Equinos e asininos

Quando se fala em maus-tratos aos animais, poucos se atentam ao suplício que muitos cavalos são submetidos, em pleno século 21

Por Cruzeiro do Sul

 

A ideia deste artigo é recuperar um pouco da trajetória de uma das espécies mais sofridas da história da humanidade; mas que, nem sempre seu sofrimento é observado pela sociedade. Referimo-nos aos castigados equinos. Ou seja, dóceis criaturas que, embora sejam responsáveis pelo sucesso da evolução da nossa espécie, não têm, até hoje, o devido reconhecimento. E muito menos o respeito. No entanto, paradoxalmente, é inegável que sem a colaboração dos equinos não teríamos avançado tanto.

Porém, antes focar tal problemática, chamamos a atenção dos leitores para alguns aspectos preponderantes sobre o mundo dos bichos. Em primeiro lugar, é notório que, neste século, houve uma positiva mudança de paradigma no que tange à relação do ser humano e os animais domésticos. No passado, cães e gatos ficavam fora da casa. Muitos eram tratados como agregados ou meros ‘brinquedinhos’ das crianças.

Agora, tais espécies ganharam o ‘status’ de Pets e habitam o interior das residências. Em muitos casos, dormem nos quartos, junto com seus tutores. Ou seja, esses animais passaram de meros figurantes da cena doméstica para a posição de protagonistas. Pois, em muitos casos, são vistos como membros das famílias. Inclusive, a venda de rações e acessórios para os cães e gatos está em franca expansão. Aliás, esse setor tornou-se um ‘nicho’ de mercado que tem gerado lucros astronômicos. Também, sob o prisma do ‘amor aos bichos’, surgiu o ativismo animal para combater o uso de algumas espécies como cobaias em laboratórios de medicamentos e cosméticos.
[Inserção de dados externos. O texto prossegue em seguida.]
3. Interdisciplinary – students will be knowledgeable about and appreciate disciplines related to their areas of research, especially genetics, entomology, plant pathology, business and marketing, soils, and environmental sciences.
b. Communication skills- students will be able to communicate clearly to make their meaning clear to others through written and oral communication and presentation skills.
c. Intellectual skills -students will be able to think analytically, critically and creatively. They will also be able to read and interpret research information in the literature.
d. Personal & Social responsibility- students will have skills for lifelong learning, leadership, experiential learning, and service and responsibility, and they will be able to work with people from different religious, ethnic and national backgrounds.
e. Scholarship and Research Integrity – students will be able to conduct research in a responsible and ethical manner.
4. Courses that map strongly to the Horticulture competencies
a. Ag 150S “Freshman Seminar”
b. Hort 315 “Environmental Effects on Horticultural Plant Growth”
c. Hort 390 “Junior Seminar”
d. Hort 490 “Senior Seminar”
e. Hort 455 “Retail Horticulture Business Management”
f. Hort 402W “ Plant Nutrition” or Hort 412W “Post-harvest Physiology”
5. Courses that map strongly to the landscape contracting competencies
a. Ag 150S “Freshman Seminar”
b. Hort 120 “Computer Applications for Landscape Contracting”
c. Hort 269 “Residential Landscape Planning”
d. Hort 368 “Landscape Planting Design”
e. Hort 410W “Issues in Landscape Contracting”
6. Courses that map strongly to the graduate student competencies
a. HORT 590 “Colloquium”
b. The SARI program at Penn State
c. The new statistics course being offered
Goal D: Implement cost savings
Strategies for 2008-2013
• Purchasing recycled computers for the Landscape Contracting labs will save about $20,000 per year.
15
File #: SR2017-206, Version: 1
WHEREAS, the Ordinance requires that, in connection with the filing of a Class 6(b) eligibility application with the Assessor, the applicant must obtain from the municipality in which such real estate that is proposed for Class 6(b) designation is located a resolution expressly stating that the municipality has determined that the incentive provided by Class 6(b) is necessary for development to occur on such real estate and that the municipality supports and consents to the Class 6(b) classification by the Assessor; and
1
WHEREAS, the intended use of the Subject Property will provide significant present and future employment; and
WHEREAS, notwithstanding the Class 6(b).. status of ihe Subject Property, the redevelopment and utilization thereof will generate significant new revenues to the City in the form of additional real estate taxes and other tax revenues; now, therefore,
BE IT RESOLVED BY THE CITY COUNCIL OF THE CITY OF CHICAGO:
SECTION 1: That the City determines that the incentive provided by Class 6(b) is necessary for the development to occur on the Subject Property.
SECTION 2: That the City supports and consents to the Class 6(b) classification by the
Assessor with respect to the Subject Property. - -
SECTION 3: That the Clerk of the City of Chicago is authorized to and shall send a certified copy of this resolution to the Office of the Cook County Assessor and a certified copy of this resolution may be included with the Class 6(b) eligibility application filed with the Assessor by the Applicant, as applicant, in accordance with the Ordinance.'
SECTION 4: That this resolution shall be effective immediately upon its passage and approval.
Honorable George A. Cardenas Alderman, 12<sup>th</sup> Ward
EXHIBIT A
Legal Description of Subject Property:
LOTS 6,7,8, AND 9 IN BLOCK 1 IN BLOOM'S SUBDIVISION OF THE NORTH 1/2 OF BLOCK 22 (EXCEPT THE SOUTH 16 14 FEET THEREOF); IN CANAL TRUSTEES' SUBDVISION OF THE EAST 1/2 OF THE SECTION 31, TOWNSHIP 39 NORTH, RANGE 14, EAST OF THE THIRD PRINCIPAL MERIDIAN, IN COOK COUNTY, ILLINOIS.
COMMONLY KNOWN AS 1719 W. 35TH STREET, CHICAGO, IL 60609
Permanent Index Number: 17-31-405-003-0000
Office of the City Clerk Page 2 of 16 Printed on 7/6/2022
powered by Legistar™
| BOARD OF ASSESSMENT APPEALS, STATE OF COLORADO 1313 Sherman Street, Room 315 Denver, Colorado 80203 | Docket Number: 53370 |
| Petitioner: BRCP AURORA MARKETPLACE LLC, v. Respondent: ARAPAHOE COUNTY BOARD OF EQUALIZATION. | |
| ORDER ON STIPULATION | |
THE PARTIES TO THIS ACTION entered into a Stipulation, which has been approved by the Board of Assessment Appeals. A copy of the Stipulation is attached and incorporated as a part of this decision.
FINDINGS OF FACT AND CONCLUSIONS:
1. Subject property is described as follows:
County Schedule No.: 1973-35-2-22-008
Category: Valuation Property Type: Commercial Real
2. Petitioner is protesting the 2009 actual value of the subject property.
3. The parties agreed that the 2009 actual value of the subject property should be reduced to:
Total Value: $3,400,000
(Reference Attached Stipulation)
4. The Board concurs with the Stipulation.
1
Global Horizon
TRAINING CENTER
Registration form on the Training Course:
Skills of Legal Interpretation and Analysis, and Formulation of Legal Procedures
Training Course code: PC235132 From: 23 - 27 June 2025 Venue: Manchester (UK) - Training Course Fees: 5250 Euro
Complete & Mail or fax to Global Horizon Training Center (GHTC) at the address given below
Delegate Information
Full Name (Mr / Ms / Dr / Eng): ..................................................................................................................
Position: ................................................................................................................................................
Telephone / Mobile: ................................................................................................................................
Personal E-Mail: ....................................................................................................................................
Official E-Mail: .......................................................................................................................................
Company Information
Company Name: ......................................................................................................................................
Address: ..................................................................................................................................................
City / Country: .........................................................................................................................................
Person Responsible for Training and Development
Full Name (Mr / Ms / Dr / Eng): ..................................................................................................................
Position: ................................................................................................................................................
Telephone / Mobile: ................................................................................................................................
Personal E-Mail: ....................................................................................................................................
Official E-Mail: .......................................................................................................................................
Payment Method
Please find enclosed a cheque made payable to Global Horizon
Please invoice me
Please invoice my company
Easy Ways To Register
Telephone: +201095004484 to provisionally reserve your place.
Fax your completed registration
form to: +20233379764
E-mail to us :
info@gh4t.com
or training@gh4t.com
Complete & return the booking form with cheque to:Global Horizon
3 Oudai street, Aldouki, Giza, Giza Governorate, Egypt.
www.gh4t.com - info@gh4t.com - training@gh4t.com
Todavia, quando se fala em maus-tratos aos animais, poucos se atentam ao suplício que muitos cavalos são submetidos, em pleno século 21, principalmente no que tange ao uso de transporte com tração animal. Embora tal prática seja moralmente condenada pela sociedade, não existe, de fato, uma lei de abrangência nacional que proíba que cavalos, burros ou mulas puxem pesadas carroças, pelas ruas de muitas cidades.

Felizmente, em Sorocaba cuja história remete às feiras de muares tal cena é cada vez mais rara, pois desde 2007, por iniciativa da Câmara Municipal, o sistema de transporte, via tração animal, passou a ser crime. Mas, na região, há até denúncias de corridas de charretes. Nos rincões do país, o uso de burros e mulas em serviços pesados é visto com normalidade, afinal muitas famílias carentes precisam dessa ajuda adicional.

No entanto, em meio a essa polêmica, há os que defendam o uso de tais espécies, no chamado ‘transporte turístico’, por entenderem que isso não impõe tanto sacrifício ao bicho, além de gerar rendas. Assim, tais criaturas, durante uma longa jornada existencial, cumprem a dura sina de levar pesadas cargas sobre o lombo, seja para a obtenção de lucro ou para o lazer humano.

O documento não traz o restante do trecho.